[Saved entries]
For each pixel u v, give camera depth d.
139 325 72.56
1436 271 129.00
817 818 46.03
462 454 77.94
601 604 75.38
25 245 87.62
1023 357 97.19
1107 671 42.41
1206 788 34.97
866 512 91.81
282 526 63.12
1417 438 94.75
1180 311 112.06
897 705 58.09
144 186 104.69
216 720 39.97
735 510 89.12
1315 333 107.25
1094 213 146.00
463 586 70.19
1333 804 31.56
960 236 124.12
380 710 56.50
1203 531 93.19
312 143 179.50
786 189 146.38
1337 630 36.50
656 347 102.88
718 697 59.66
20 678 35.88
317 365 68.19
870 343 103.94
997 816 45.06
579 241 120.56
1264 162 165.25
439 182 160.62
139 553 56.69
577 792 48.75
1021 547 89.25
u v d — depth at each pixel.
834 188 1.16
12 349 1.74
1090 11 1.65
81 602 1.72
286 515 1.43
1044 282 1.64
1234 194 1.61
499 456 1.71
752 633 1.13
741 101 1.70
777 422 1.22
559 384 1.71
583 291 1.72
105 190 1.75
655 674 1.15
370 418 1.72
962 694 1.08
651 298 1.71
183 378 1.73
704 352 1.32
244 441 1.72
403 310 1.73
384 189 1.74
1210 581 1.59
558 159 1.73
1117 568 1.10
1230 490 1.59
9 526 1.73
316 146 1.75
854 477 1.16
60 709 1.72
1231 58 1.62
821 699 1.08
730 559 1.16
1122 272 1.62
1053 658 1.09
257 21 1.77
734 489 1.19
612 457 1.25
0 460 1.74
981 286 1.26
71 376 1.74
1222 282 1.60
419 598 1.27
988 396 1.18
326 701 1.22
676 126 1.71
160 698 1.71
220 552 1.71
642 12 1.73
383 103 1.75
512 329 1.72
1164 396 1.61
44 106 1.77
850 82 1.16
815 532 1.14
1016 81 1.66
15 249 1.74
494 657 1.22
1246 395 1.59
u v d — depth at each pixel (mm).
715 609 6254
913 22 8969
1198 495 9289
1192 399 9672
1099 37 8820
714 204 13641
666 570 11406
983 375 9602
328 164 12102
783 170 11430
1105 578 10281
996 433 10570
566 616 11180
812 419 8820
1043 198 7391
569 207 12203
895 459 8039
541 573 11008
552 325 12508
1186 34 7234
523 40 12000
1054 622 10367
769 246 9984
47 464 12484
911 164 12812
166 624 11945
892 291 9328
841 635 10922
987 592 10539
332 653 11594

Exercise >>
The answer should hold exactly the lines running from the one with "1231 58 1.62" to the final line of the data, both ends counted.

Response >>
1231 58 1.62
821 699 1.08
730 559 1.16
1122 272 1.62
1053 658 1.09
257 21 1.77
734 489 1.19
612 457 1.25
0 460 1.74
981 286 1.26
71 376 1.74
1222 282 1.60
419 598 1.27
988 396 1.18
326 701 1.22
676 126 1.71
160 698 1.71
220 552 1.71
642 12 1.73
383 103 1.75
512 329 1.72
1164 396 1.61
44 106 1.77
850 82 1.16
815 532 1.14
1016 81 1.66
15 249 1.74
494 657 1.22
1246 395 1.59
u v d — depth at each pixel (mm).
715 609 6254
913 22 8969
1198 495 9289
1192 399 9672
1099 37 8820
714 204 13641
666 570 11406
983 375 9602
328 164 12102
783 170 11430
1105 578 10281
996 433 10570
566 616 11180
812 419 8820
1043 198 7391
569 207 12203
895 459 8039
541 573 11008
552 325 12508
1186 34 7234
523 40 12000
1054 622 10367
769 246 9984
47 464 12484
911 164 12812
166 624 11945
892 291 9328
841 635 10922
987 592 10539
332 653 11594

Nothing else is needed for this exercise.